• _Required action_
Only the lines holding "México" are wanted; find them in the listing and return each one.

-*-*-

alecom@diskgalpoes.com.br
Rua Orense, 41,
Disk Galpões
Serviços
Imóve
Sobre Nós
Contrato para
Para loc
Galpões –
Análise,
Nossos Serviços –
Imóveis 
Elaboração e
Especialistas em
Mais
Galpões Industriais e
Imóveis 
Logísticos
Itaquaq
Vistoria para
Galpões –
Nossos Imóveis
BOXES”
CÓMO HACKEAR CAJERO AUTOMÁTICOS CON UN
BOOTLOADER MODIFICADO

-*-*-

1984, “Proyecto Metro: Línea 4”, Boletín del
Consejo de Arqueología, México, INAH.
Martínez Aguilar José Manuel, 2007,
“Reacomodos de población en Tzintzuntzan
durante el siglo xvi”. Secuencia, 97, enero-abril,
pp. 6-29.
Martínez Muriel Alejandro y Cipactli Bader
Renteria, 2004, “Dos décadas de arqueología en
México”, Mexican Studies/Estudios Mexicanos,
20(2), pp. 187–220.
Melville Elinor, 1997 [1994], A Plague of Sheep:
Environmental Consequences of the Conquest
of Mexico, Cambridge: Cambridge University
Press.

-*-*-

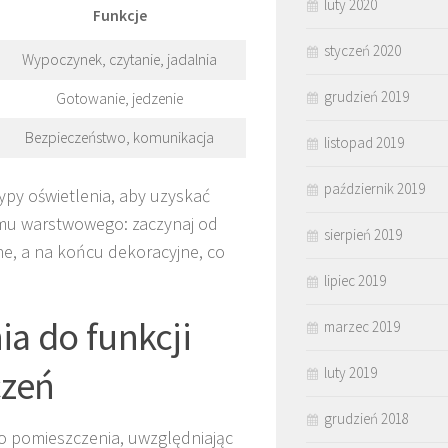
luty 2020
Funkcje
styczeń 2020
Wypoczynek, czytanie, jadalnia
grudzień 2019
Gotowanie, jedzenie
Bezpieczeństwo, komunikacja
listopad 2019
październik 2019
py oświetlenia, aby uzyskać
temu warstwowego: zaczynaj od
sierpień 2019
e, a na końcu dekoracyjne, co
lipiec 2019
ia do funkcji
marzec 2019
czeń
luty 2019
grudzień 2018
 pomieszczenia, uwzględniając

-*-*-

• _Solution_
Consejo de Arqueología, México, INAH.
México”, Mexican Studies/Estudios Mexicanos,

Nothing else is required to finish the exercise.